More than 600 pieces of art worth an estimated total of €60m have been sent from the United States back to Italy after the works—which were illegally excavated in Italy or stolen before being taken to the US—were discovered at auction houses, in art galleries and even within private collections.
Most of the works date from the 9th century BC to the 2nd century AD, according to the Carabinieri art squad, the branch of Italy’s national police that handles most of the country’s art crime cases. The department said the objects are mostly archaeological artefacts, along with some antiques, archival materials and rare coins, many sourced from “clandestine excavations” in central and southern Italy, and thefts from churches, museums and private collections.
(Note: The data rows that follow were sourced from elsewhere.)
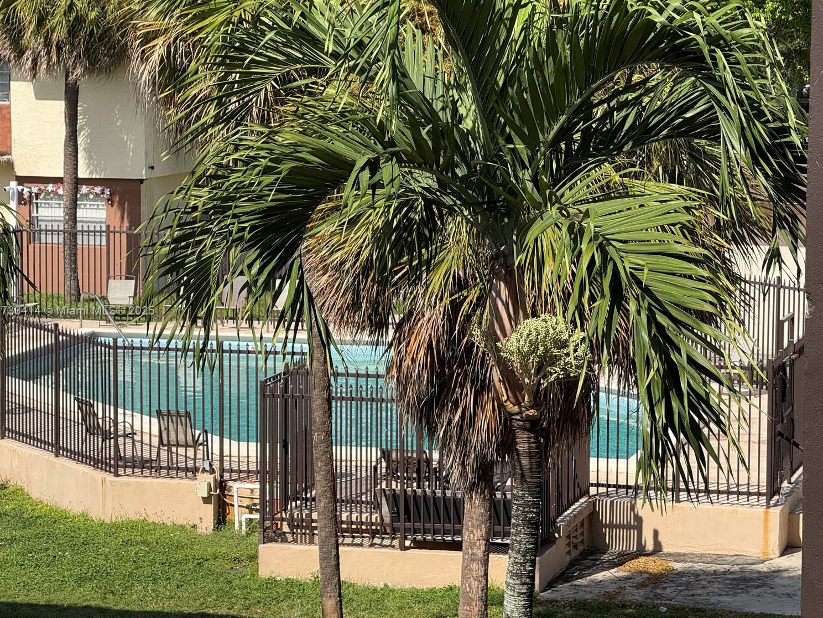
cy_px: 312
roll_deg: -0.1
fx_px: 3067
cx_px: 420
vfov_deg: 11.5
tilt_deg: -6.9
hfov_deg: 15.3
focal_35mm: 129
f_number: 2.8
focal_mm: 15.66
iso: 50
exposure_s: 1/1004
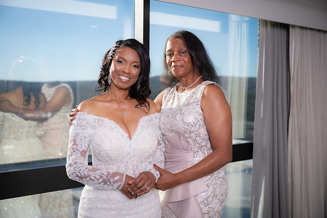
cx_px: 164
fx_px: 381
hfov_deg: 46.4
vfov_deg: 31.9
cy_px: 109
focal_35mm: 42
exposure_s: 1/250
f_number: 3.2
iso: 250
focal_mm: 42
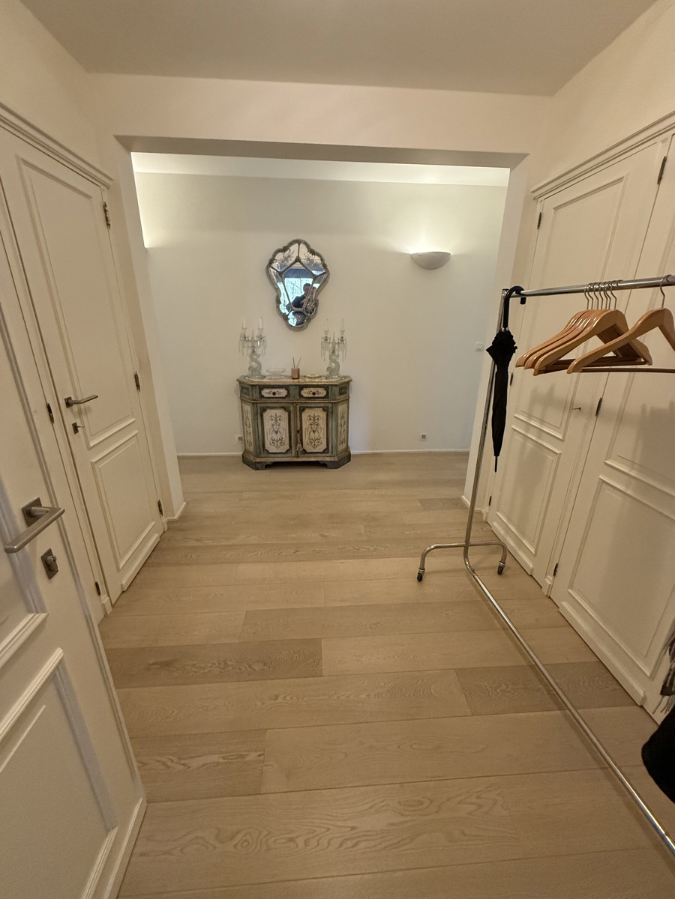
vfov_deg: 102.1
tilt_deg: -19.1
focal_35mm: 14
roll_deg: -0.5
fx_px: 364
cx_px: 338
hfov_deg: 85.7
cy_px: 450
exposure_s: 1/100
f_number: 2.2
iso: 640
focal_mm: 2.22
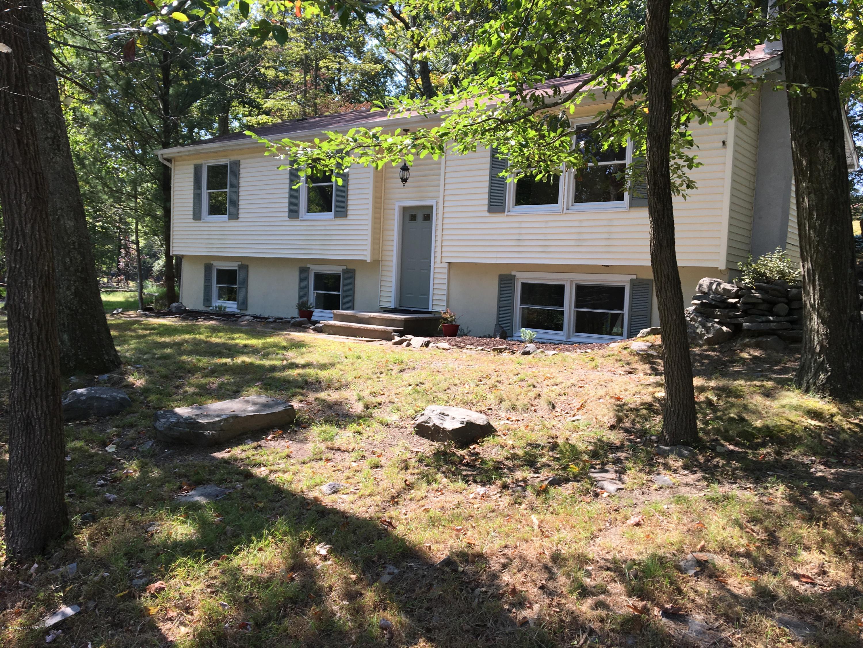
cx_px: 432
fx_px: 723
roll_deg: -2.8
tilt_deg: -1.6
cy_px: 324
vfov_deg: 48.2
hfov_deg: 61.7
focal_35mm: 29
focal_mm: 4.15
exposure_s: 1/437
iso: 25
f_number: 2.2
This week, officials celebrated the return of the objects, which were able to be repatriated thanks to investigations conducted by the Carabinieri in collaboration with multiple prosecutor's offices, with assistance by the Manhattan District Attorney's Office and an investigative unit of US Homeland Security, the Italian police said. The repatriated items were seized from museums, dealers, private collections, intermediaries in the art market as well as known traffickers.
Among the most valuable objects recovered is a silver tetradrachm coin from the Greek island of Naxoes, believed to date back to the 4th century BC, according to a press release from the Carabinieri. The coin has the image of the wine gods Dionysus and Silenus on either side, and was illegally excavated in Sicily before being shipped to the United Kingdom. The coin was seized last year after it was put on sale for $500,000 in New York. Another coin, a silver one with a portrait of the Roman emperor Trajan, which was stolen from a museum in Pesaro, Italy in 1978, was located at a Philadelphia-area auction house. A group of gold coins that had been seized by thieves in 2009 at a Parma museum were traced by US authorities to auction houses across the nation, including in New York, Dallas, Los Angeles, Chicago and Puerto Rico, according to the Carabinieri. One of the strangest anecdotes shared by Italian authorities is that investigators found 17th century Dutch artist Hendrik Van Minderhout’s painting of a harbour scene in “a tunnel in New Orleans” after it was stolen from a private owner in Salerno in 2004, according to the press release.
The Carabinieri’s art squad has been aided by the use of artificial intelligence (AI) tools like the “Stolen Works Of Art Detection System” programme, which uses AI to search for stolen objects listed for sale online or on social media. Last year, investigations using the new technology resulted in the return of around 105,474 objects estimated to be worth €264m, the Carabinieri said.
One object that wasn’t included in the collection of repatriated objects was the ancient Greek bronze called Victorious Youth, which since 1977 has been part of the Getty Museum’s collection in Los Angeles. In May, the European Court of Human Rights ruled Italy may continue its claim on the work, which Italy has argued for decades was illegally exported. The statue was discovered by Italian fishermen off the coast of the Adriatic Sea in 1964, and purchased by the Getty in 1997 for $4m from German art dealer Herman Herzer.